Desafio técnico e segurança

A Anvisa destaca que os medicamentos com semaglutida atualmente disponíveis no país são classificados como biológicos. Por isso, não há possibilidade de registro como genéricos. As novas versões em análise se enquadram como biossimilares, quando produzidas por via biológica, ou como análogos sintéticos de peptídeos biológicos.

A avaliação desses produtos tem sido considerada um desafio técnico global. Até o momento, nenhuma grande agência reguladora internacional registrou versões sintéticas da semaglutida.

Isso ocorre porque esses medicamentos exigem critérios híbridos de análise, combinando parâmetros aplicados a fármacos sintéticos e biológicos. Entre as preocupações estão a presença de impurezas químicas, resíduos de solventes e riscos típicos de produtos biológicos, como imunogenicidade e formação de agregados.
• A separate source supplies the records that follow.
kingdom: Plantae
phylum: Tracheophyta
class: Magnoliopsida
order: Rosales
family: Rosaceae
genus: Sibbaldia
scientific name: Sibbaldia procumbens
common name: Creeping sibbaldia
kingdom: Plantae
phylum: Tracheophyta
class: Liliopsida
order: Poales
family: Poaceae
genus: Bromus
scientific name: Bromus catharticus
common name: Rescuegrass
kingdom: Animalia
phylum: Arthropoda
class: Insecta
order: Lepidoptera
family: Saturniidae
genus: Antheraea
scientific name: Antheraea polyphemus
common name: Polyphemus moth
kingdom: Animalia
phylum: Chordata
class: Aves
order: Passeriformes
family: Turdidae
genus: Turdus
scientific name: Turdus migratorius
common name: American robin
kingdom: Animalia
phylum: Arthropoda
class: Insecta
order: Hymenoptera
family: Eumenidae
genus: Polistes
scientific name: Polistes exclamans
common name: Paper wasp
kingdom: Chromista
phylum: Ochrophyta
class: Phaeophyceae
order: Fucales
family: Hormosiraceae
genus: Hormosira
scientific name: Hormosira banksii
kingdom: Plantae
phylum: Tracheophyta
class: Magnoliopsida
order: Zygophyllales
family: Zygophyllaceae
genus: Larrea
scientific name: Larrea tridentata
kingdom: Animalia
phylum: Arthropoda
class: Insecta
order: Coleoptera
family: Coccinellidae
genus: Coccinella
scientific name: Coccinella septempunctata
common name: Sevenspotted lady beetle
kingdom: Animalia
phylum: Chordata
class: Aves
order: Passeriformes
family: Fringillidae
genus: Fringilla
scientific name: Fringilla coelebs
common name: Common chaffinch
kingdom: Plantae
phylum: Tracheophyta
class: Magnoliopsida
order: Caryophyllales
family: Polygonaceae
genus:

Entre os principais pontos de atenção estão os testes de pureza, a garantia de esterilidade e a possibilidade de reações imunológicas. A agência ressalta que a análise busca evitar efeitos adversos, como a produção de anticorpos que possam reduzir a eficácia do tratamento ou provocar reações mais graves.

Decisão judicial

Em janeiro, a Quarta Turma do Superior Tribunal de Justiça decidiu não permitir a prorrogação das patentes do Rybelsus e do Ozempic. A ação foi movida pela Novo Nordisk contra o Instituto Nacional da Propriedade Industrial.

As instâncias anteriores já haviam negado o pedido, com base no entendimento firmado pelo Supremo Tribunal Federalde que o prazo de patentes é de 20 anos a partir do depósito, sem possibilidade de extensão por demora na análise administrativa.

Na prática, a decisão consolida o fim da exclusividade da semaglutida no país e abre espaço para maior concorrência no setor farmacêutico.